I am attempting to join 2 tibbles (dplyr::inner_join) based on a UUID column in each. Oddly, instead of the expected one-to-one relationship, the join produces a many-to-many relationship (as stated in a warning message and also indicated by the resulting tibble containing substantially more records than either of the original tibbles). In digging into the join results, it is apparent that the tibbles are being joined on unmatched UUIDs and that is producing the incorrect many-to-many relationship. Changing the data type of the UUID columns from UUID to character produces the correct one-to-one relationship (as indicated by the resulting tibble containing the same number of records as the two original tibbles).
I shared my code with a colleague and when he ran the code (i.e., inner joining by the UUID columns, data type for each column = UUID), it produced the expected one-to-one relationship. The only obvious difference between our respective computing environments is the OS: mine is Ubuntu 22.04.4 and his is Mac OS Ventura.
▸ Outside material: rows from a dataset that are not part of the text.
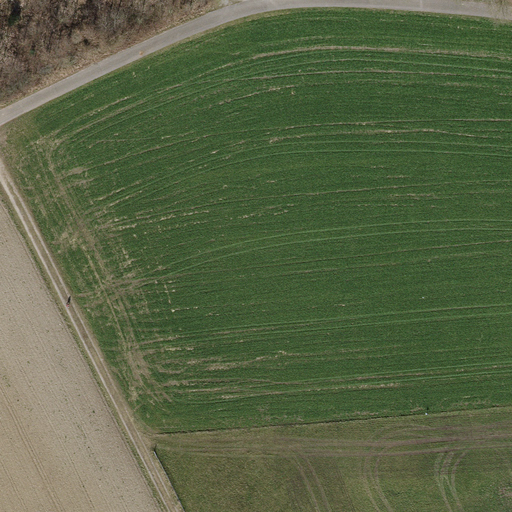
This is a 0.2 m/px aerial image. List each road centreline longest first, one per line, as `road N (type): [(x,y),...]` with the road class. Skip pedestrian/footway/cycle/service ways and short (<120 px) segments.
road 1 (track): [(171,511),(0,173)]
road 2 (track): [(273,0),(0,111)]
road 3 (track): [(511,18),(295,0)]
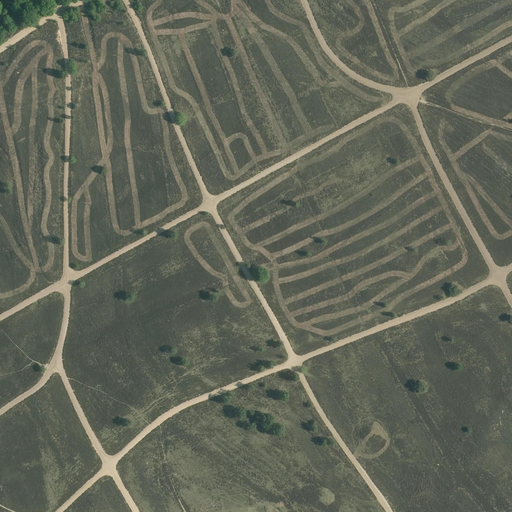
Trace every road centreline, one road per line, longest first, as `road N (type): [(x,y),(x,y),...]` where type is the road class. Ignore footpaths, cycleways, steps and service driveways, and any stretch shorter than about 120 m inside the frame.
road 1 (track): [(497,275),(294,361),(209,203),(405,96),(434,157)]
road 2 (track): [(124,0),(209,203),(66,280),(67,82),(58,10)]
road 3 (track): [(388,511),(294,361),(181,406),(108,466),(136,511)]
road 4 (track): [(511,38),(405,96),(343,69),(304,0)]
road 5 (track): [(60,511),(108,466),(56,359),(0,412)]
road 6 (track): [(0,318),(66,280),(56,359)]
road 7 (track): [(434,157),(497,275)]
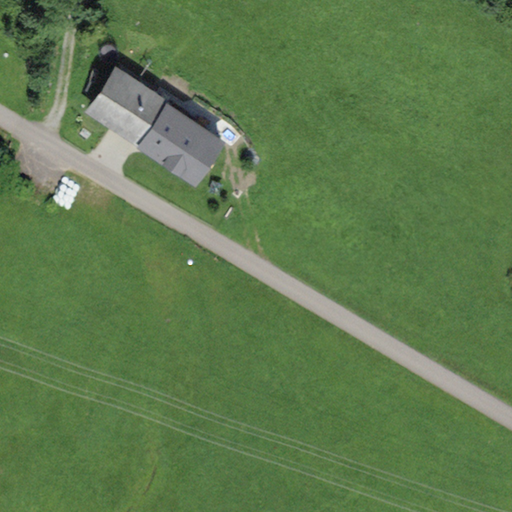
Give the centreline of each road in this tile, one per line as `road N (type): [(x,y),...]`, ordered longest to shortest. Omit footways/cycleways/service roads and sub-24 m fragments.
road 1 (unclassified): [(0,118),(511,421)]
road 2 (track): [(48,146),(75,14),(88,0)]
We are both using RStudio 2023.12.1+402.
I'd appreciate any insights into what is causing this OS-related difference, and how to avoid the mis-joining of the UUID columns when using a Linux OS.
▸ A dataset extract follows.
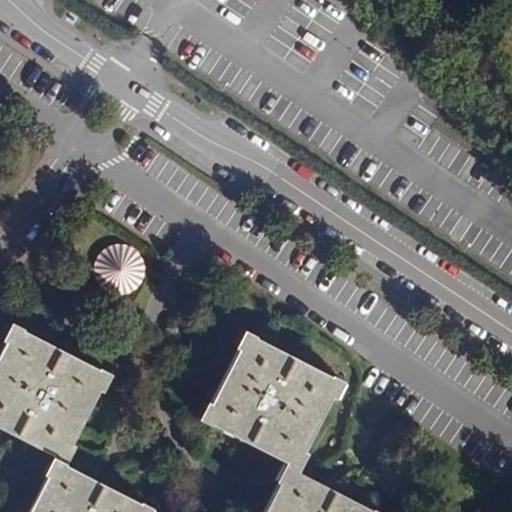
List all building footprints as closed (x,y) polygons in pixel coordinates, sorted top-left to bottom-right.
[(293,0),(274,41),(316,61),(341,7),(325,0),(293,0)] [(469,164),(465,182),(487,187),(491,169),(469,164)] [(101,245),(100,291),(146,291),(147,245),(101,245)] [(52,457),(66,463),(75,446),(71,444),(98,391),(102,392),(111,375),(98,367),(97,370),(61,349),(23,330),(24,328),(12,322),(1,341),(4,344),(0,352),(0,427),(53,455),(52,457)] [(285,463),(297,470),(307,453),(304,451),(331,398),(334,400),(344,381),(331,374),(330,376),(254,338),(256,335),(244,330),(235,348),(238,349),(211,403),(207,401),(198,419),(210,426),(212,424),(246,442),(285,462),(285,463)] [(65,465),(66,463),(52,457),(44,474),(46,476),(27,511),(150,511),(153,507),(141,501),(139,503),(102,485),(65,465)] [(296,472),(297,470),(285,463),(274,481),(279,483),(263,511),(379,511),(371,507),(370,510),(296,472)]
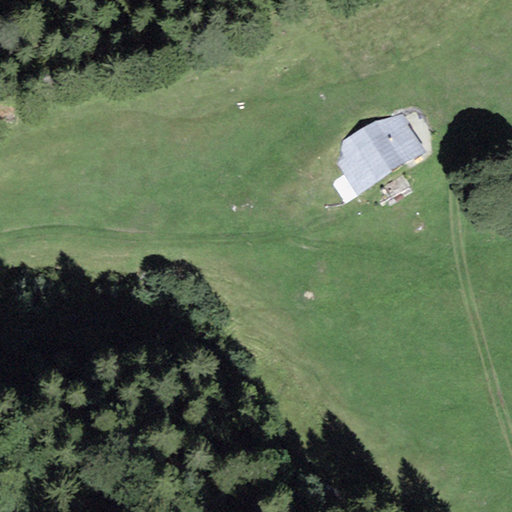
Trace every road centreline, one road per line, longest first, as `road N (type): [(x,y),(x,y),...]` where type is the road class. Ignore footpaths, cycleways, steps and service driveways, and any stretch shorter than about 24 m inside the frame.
road 1 (track): [(455,234),(0,228)]
road 2 (track): [(511,438),(455,234)]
Here is a minimum reproducible example to demonstrate the issue:
# load packages
library(dplyr)
library(uuid)
# create 2 datasets
id1 <- UUIDgenerate(n = 100000, output = "uuid")
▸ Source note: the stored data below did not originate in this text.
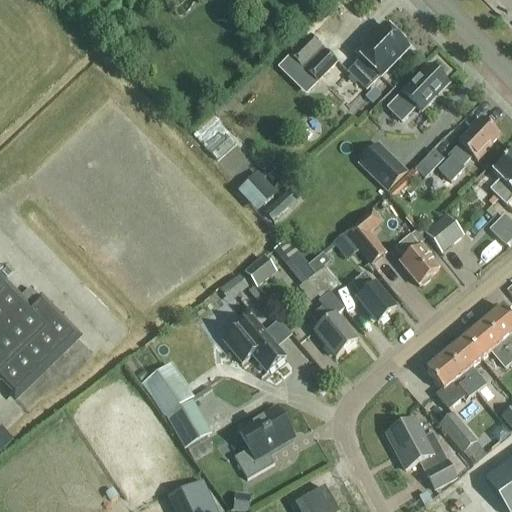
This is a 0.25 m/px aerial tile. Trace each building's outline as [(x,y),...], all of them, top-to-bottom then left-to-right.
[(380,81),(408,52),(384,29),(355,57),(360,62),(346,76),(366,95),(379,81),(380,81)] [(318,87),(338,66),(309,40),(289,59),(318,87)] [(448,88),(429,70),(418,82),(417,82),(401,98),(388,113),(402,126),(415,113),(417,113),(421,117),(448,88)] [(476,166),(490,151),(489,150),(499,140),(482,123),(458,148),(459,149),(447,161),(449,163),(438,175),(450,187),(463,173),(461,171),(471,161),(476,166)] [(226,135),(211,149),(221,159),(236,145),(226,135)] [(408,176),(377,147),(356,168),(386,197),(408,176)] [(423,184),(442,164),(432,155),(413,174),(423,184)] [(498,202),(511,187),(511,156),(492,176),(501,184),(491,194),(498,202)] [(259,212),(273,199),(257,180),(243,193),(259,212)] [(511,187),(498,202),(506,209),(511,202),(511,187)] [(276,226),(302,202),(293,193),(267,217),(276,226)] [(383,227),(372,214),(344,237),(371,270),(386,257),(370,238),(383,227)] [(442,258),(464,240),(447,219),(424,237),(442,258)] [(511,248),(511,222),(508,219),(493,234),(510,251),(511,248)] [(419,251),(410,240),(396,252),(405,263),(399,267),(418,291),(438,275),(428,262),(430,260),(421,249),(419,251)] [(308,270),(303,264),(288,245),(278,252),(321,304),(318,305),(322,311),(311,320),(320,331),(314,336),(335,363),(357,345),(336,319),(344,313),(330,296),(340,288),(325,270),(330,266),(323,257),(308,270)] [(277,277),(264,261),(246,277),(258,292),(277,277)] [(239,276),(219,292),(230,305),(250,289),(239,276)] [(0,294),(8,287),(0,278),(0,294)] [(377,328),(395,314),(365,278),(352,288),(362,300),(357,304),(377,328)] [(0,294),(0,386),(15,401),(77,340),(29,292),(21,300),(8,287),(0,294)] [(484,328),(511,361),(511,322),(503,312),(484,328)] [(251,321),(222,345),(241,369),(252,360),(267,377),(285,362),(251,321)] [(505,372),(511,366),(511,361),(484,328),(465,344),(481,364),(496,351),(500,356),(495,361),(505,372)] [(466,376),(481,364),(465,344),(446,360),(476,396),(485,389),(476,377),(471,381),(466,376)] [(465,406),(476,396),(446,360),(426,376),(442,395),(436,400),(448,414),(462,402),(465,406)] [(165,422),(195,402),(171,368),(141,389),(165,422)] [(186,455),(212,439),(193,406),(167,422),(186,455)] [(511,410),(500,420),(511,433),(511,410)] [(246,484),(274,468),(267,456),(294,440),(278,412),(238,435),(249,453),(234,462),(246,484)] [(474,448),(476,446),(453,418),(439,430),(462,458),(474,448)] [(424,442),(414,424),(386,438),(405,474),(422,465),(428,476),(425,477),(434,495),(457,483),(447,465),(446,465),(432,438),(424,442)] [(0,431),(0,456),(13,444),(0,431)] [(474,448),(462,458),(471,469),(483,459),(474,448)] [(511,511),(511,464),(484,485),(503,511),(511,511)] [(336,511),(324,491),(295,509),(296,511),(336,511)]
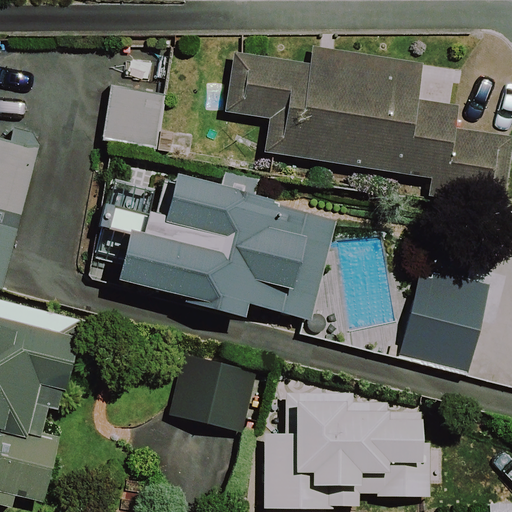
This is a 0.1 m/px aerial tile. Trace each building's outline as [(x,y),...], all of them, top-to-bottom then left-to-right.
[(306,54),(304,70),(230,59),(221,118),(262,124),(257,159),(424,184),(421,203),(494,214),(506,137),(447,128),(455,76),(306,54)] [(0,280),(32,151),(0,142),(0,280)] [(327,225),(246,207),(251,184),(215,176),(210,199),(166,189),(141,300),(232,321),(234,310),(305,326),(327,225)] [(484,267),(403,257),(388,367),(469,378),(484,267)] [(0,511),(6,511),(8,508),(22,511),(33,511),(52,444),(35,440),(50,388),(60,390),(78,327),(0,305),(0,511)] [(248,383),(175,364),(161,420),(235,438),(248,383)] [(379,414),(379,402),(350,401),(350,394),(270,392),(269,445),(255,445),(252,511),(310,511),(311,494),(376,496),(375,506),(425,507),(428,415),(379,414)]
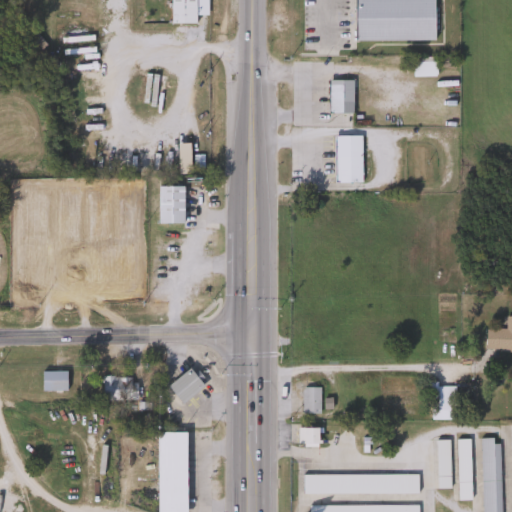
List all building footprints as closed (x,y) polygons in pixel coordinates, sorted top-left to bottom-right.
[(192,0),(192,23),(167,23),(167,0),(192,0)] [(329,10),(329,1),(320,1),(320,0),(347,0),(347,3),(338,3),(338,10),(329,10)] [(433,62),(432,76),(409,76),(410,62),(433,62)] [(350,80),(349,113),(325,113),(325,80),(350,80)] [(359,182),(331,182),(331,136),(359,136),(359,182)] [(156,224),(156,187),(180,187),(180,224),(156,224)] [(81,278),(81,271),(61,271),(61,255),(105,254),(105,243),(119,243),(120,278),(81,278)] [(511,317),(511,350),(483,351),(482,330),(502,329),(502,317),(511,317)] [(165,387),(175,378),(186,369),(201,387),(189,397),(179,404),(165,387)] [(63,372),(63,391),(38,391),(38,372),(63,372)] [(99,401),(99,377),(134,377),(134,401),(99,401)] [(317,387),(317,415),(299,415),(299,387),(317,387)] [(427,419),(427,387),(452,387),(452,419),(427,419)] [(316,444),(295,444),(295,429),(316,429),(316,444)] [(183,433),(183,511),(155,511),(155,433),(183,433)] [(467,439),(467,501),(454,501),(454,439),(467,439)] [(496,439),(496,511),(478,511),(478,439),(496,439)] [(433,489),(433,440),(446,440),(446,489),(433,489)] [(414,475),(414,495),(299,495),(299,475),(414,475)]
data1a <- tibble(id1, type_m = "aaaa")
data1b <- data1a %>%
rename(type_n = type_m) %>%
mutate(type_n = replace(type_n, type_n == "aaaa", "bbbb"))
# join on id1 column with "UUID" data type
data1c <- data1a %>%
inner_join(data1b, by = join_by(id1), keep = TRUE)
# identify mis-joined records
data1c_troubleshoot <- data1c %>% filter(id1.x != id1.y)
# change data type of join_by column to "character" and join
data1a <- data1a %>% mutate(id1 = as.character(id1))
data1b <- data1b %>% mutate(id1 = as.character(id1))
data1c <- data1a %>%
inner_join(data1b, by = join_by(id1), keep = TRUE)
data1c_troubleshoot <- data1c %>% filter(id1.x != id1.y)
I ran the above code on an AWS Linux/Ubuntu (18.04.1-Ubuntu) server with R version 4.0.2 (2020-06-22) and had the same issues/improper joining of UUID data type. A many to many relationship occurred.